Excerpted data: Begin

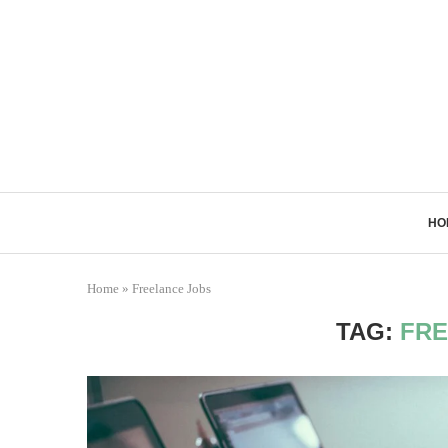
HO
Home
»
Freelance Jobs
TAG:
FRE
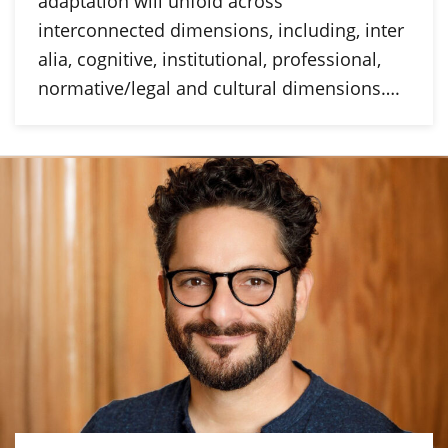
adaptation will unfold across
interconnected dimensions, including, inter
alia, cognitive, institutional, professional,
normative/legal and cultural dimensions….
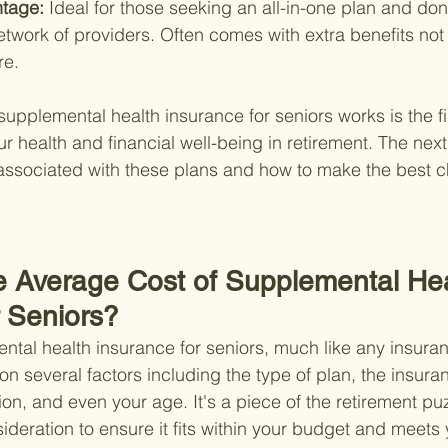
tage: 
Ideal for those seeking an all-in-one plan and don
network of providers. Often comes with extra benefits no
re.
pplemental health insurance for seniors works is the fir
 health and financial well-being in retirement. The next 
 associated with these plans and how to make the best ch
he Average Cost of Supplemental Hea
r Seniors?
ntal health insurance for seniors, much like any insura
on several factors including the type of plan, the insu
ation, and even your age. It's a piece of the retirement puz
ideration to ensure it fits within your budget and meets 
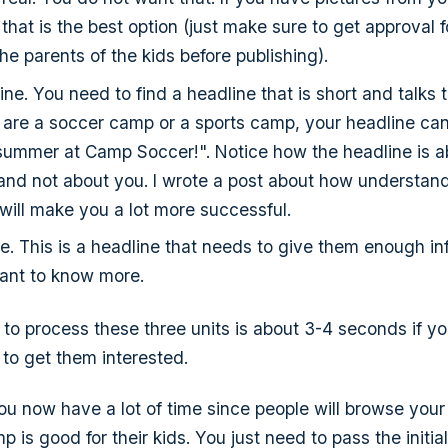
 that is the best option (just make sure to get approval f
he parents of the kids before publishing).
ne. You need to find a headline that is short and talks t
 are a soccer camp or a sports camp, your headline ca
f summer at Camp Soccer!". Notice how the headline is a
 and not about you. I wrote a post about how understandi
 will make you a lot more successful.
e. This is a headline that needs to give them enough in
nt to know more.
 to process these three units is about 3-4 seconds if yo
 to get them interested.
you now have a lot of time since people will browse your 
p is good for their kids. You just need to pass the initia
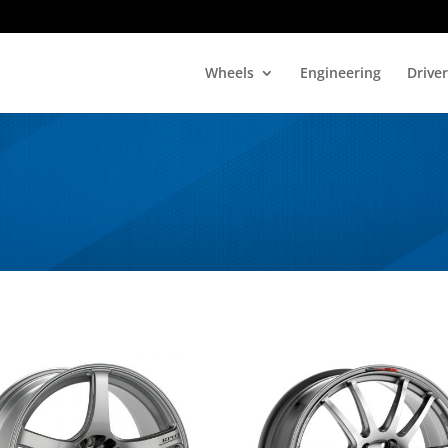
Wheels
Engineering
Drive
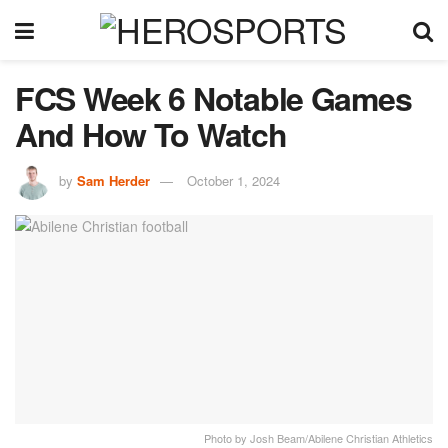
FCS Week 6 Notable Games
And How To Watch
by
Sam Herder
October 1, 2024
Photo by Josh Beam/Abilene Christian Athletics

Excerpted data: End
Excerpted data: Begin

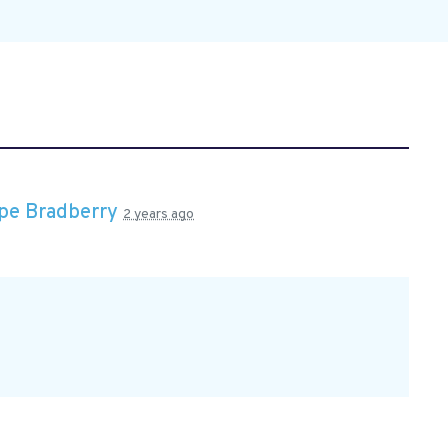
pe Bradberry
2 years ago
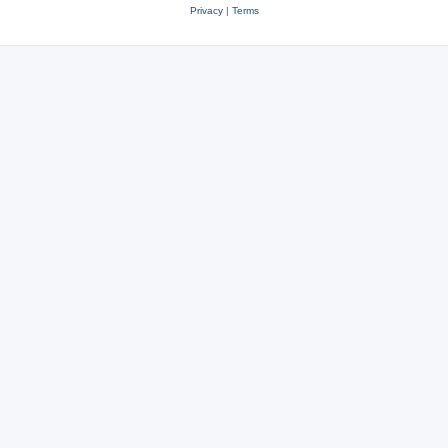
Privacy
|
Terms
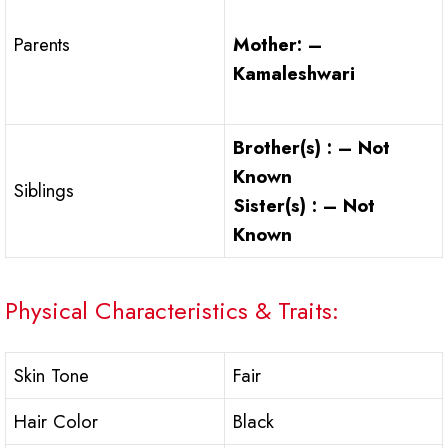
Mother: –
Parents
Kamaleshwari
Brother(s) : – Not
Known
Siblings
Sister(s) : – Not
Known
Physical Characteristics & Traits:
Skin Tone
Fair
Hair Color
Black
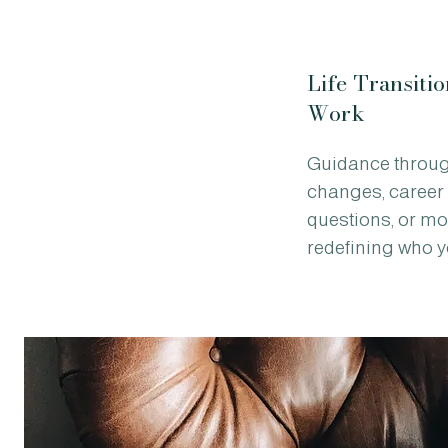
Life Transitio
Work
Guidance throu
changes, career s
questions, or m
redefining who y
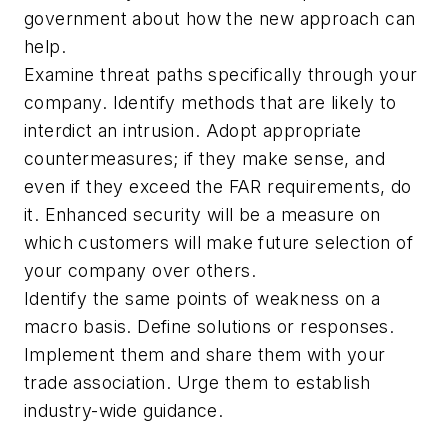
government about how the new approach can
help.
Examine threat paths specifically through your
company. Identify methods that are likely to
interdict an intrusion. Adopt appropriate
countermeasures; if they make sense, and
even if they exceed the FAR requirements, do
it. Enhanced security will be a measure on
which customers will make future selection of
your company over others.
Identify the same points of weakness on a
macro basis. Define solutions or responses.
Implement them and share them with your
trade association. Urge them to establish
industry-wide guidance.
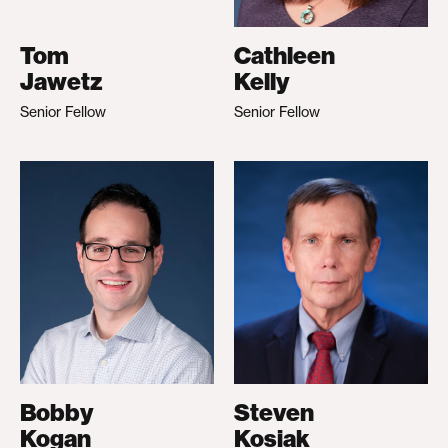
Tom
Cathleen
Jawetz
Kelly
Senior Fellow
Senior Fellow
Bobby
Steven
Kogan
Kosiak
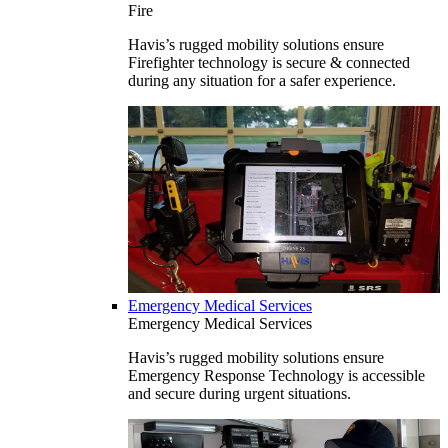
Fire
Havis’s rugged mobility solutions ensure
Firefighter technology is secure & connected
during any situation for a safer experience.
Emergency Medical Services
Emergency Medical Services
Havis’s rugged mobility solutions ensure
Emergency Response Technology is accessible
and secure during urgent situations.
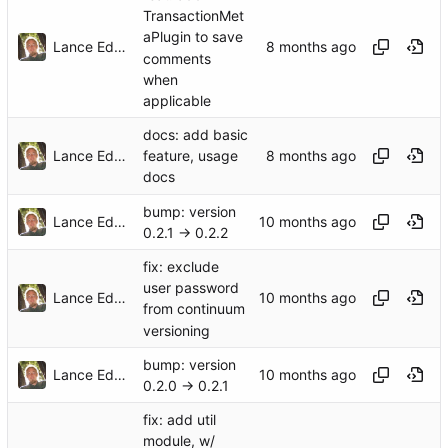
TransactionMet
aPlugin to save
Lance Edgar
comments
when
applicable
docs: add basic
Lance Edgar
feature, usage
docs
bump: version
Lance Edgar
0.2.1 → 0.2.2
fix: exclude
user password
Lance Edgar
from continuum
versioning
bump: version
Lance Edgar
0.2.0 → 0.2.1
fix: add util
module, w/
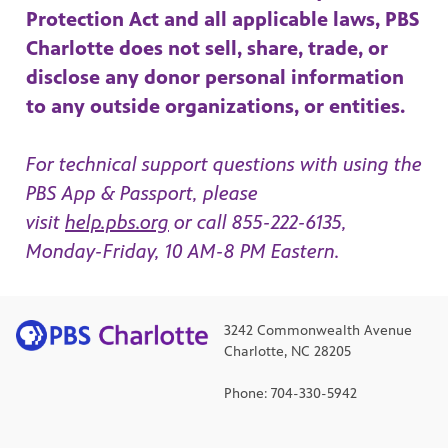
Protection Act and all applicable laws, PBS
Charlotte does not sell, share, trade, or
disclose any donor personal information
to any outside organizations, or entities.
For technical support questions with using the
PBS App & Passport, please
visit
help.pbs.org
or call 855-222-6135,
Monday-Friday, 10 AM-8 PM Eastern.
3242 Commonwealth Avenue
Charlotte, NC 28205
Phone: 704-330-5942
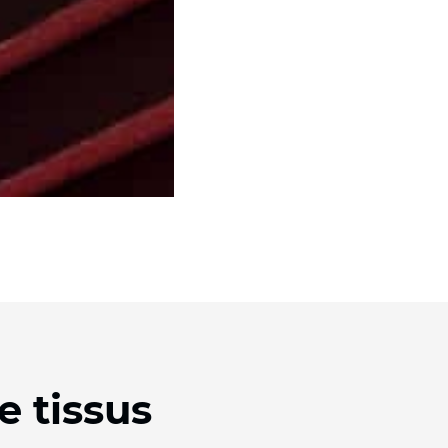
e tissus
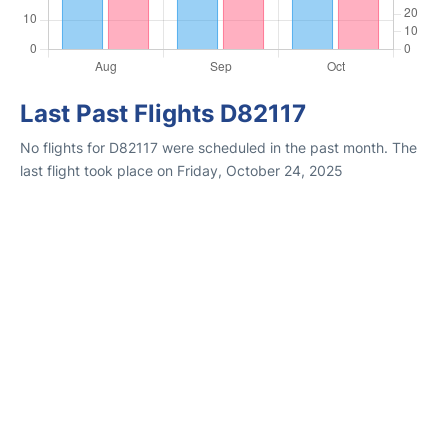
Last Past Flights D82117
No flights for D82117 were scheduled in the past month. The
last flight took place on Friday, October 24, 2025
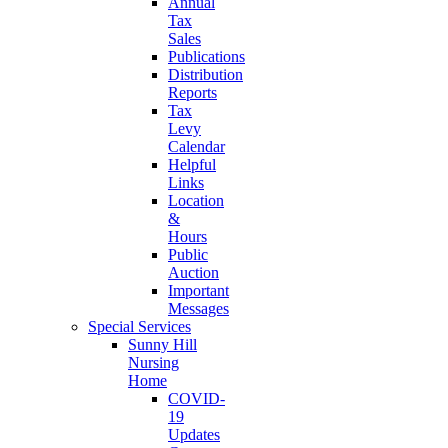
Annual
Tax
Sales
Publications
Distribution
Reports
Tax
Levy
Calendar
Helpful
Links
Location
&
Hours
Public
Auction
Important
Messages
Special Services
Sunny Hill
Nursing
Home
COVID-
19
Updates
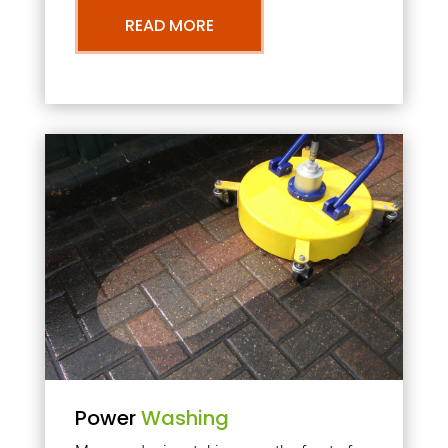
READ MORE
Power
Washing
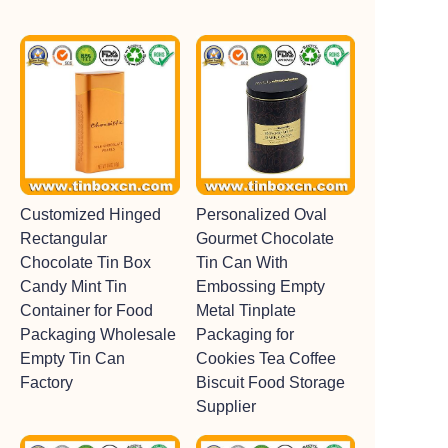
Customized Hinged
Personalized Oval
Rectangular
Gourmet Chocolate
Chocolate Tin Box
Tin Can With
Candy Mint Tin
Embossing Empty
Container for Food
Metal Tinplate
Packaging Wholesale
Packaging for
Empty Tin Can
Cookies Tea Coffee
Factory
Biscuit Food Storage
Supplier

Excerpted data: End

Note every line of the entries in which "them" appears, and copy it down.

e. This is a headline that needs to give them enough in
 to get them interested.
Implement them and share them with your
trade association. Urge them to establish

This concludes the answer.